Her heart stopped. There had to be a mistake. Her stepfather might hate her, but her mother would never allow him to hire assassins to come after her. Would she?
“But the queen—”
“Is dead. He rules the lands you once called home, Princess.”
He picked up her hand that held her dagger and placed it to his throat. “Now, I do believe we had a deal.”
The blow was clean and merciful. He had fulfilled his part of the bargain, and she owed him that much. Still, her soul shattered as she replayed his words in her mind. Her mother had died? She’d accepted the possibility she’d never see her mother again, but facing the reality was something she wasn’t prepared for. Not yet, at least. Her mother was only in her late forties. She should’ve lived for another two decades. But Lilly had seen enough death to know it could come in many forms and at any time.
Kirin shouted her name in the distance, but the terrible darkness clutching at her refused to let her go. She was alone. That bastard had married her mother, then stolen her from Lilly. He’d kicked her out of her own kingdom and made her beg, borrow, and kill just to survive.
The heat of anger pushed against the cold numbness that’d swept through her veins.
“Kill them all.” Her throat burned with the force she’d used to shout the order. “I want the desert sands stained red with their blood.”
“That would be a lot easier to do if you’d rejoin the fight, mistress.”
Kirin stood over her brandishing a broadsword. She stared up at him in confusion for a moment, but the metallic clang of weapon on weapon jolted her out of the last of the fog.
He had just saved her life. He’d held off one of the attackers. He wouldn’t want her praise, however. That wasn’t his way. It wasn’t their way.
“I was just letting you practice your fighting skills.” She leaned forward through Kirin’s legs, plunged her dagger into the mercenary’s thigh, and ran the blade down his leg. It was a risky move, but years of practice gave her confidence.
The man screamed and then dropped to the sand. He really didn’t have any other choice. It was why she loved exploiting the vulnerability. As soon as he was on the ground in front of her, she slit his throat.
“Good to have you back.” Kirin offered her a hand. “For a moment there, I was afraid you’d lose that lovely head of silver hair you always brag about.”
“Even distracted as I was, he wasn’t good enough to take my head.”
She took Kirin’s hand and shivered. His touch made her skin tingle in the most curious way. She’d always assumed it was the magic that lived in his blood. Today she nearly buzzed with the energy he let loose in her.
“In my defense, however, one doesn’t hear of her mother’s death and the bounty her stepfather put on her head every day.
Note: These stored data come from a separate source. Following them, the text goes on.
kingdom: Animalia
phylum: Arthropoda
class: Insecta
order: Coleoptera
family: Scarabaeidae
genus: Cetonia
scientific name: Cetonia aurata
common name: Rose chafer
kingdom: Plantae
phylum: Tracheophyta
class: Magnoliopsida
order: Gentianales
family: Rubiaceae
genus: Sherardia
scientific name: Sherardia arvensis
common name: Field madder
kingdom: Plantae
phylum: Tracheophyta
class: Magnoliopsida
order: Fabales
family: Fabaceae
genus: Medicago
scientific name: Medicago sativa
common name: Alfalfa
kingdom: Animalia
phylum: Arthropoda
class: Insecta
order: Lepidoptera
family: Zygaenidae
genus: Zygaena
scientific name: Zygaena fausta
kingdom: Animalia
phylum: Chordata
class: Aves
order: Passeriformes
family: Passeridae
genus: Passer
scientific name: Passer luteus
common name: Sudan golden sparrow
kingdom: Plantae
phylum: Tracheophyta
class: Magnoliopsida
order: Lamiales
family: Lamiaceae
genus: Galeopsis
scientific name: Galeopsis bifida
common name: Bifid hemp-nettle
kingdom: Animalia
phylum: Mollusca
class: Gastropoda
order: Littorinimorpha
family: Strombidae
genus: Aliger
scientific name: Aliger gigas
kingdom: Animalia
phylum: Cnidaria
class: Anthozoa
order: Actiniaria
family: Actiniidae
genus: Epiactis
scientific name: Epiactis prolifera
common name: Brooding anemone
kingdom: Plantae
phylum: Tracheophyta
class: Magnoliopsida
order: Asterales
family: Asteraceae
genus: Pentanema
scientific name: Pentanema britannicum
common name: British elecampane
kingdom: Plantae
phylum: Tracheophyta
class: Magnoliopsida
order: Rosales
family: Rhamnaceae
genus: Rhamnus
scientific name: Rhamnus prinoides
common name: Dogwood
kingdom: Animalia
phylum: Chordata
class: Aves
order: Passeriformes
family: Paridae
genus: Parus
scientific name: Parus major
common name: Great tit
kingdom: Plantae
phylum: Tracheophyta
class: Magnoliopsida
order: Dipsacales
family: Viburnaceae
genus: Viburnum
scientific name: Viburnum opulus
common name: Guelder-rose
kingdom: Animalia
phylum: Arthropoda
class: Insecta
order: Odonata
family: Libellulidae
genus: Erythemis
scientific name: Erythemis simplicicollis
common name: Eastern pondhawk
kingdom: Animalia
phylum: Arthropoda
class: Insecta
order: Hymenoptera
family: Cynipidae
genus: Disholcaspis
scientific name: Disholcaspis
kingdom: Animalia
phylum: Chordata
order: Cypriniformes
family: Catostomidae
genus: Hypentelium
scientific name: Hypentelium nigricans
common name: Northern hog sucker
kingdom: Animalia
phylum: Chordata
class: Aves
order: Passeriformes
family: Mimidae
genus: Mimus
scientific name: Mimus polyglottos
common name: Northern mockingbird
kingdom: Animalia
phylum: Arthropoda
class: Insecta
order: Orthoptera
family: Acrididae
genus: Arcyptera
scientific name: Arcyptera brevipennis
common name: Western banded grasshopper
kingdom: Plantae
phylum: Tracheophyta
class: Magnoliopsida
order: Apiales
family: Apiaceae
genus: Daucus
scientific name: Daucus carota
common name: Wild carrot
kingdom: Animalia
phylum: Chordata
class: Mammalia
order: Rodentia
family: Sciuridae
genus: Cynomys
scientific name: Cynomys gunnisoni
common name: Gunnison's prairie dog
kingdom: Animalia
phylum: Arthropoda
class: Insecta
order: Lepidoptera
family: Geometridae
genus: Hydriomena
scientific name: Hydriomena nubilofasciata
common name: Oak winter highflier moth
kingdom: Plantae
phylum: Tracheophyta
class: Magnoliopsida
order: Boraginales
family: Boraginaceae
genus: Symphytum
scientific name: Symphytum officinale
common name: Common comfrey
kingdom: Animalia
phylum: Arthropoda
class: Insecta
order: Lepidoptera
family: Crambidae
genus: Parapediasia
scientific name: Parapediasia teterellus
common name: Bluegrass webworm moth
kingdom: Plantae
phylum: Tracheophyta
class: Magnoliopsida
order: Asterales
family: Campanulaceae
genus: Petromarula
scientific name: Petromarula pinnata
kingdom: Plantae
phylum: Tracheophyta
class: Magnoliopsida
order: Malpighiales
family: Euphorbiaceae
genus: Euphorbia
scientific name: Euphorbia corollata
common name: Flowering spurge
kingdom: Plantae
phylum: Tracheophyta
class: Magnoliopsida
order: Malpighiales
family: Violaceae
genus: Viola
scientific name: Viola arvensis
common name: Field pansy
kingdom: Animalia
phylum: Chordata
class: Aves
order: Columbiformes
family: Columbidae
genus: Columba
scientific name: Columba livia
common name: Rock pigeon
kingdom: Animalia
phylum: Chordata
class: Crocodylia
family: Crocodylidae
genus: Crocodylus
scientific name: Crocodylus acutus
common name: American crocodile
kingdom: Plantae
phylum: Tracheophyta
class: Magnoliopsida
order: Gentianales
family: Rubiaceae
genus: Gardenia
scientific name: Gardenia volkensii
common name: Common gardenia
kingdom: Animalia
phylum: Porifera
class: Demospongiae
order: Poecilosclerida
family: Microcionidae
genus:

Such news deserves a moment or two of introspection.”
“Shit. Your stepfather is to blame for this?”
He swept his hand out to encompass the scene around them. She’d lost roughly a quarter of her men, but the other side had lost everyone. She considered that a win.
Her heart thrummed loudly in her ears as she continued to mull over the news. She wasn’t surprised her stepfather wanted her dead. That he’d paid someone to kill her was a bit unsettling, but not unbelievable. She was, however, having a difficult time processing the news of her mother’s death.
“The battle is done for the time being. I need some space. Let the light spell go.”
“Of course.” Blackness dropped around them like a heavy curtain as he released the spell. “Is there anything else I can do?”
He was a talented mage, but not even he could bring back her mother.
“I wish I would’ve told her goodbye before I left.” It was her one regret.
“Do you know how she died?”
“No. And it doesn’t really matter. She’s dead regardless. It doesn’t make any difference if it was plague or pneumonia that claimed her.”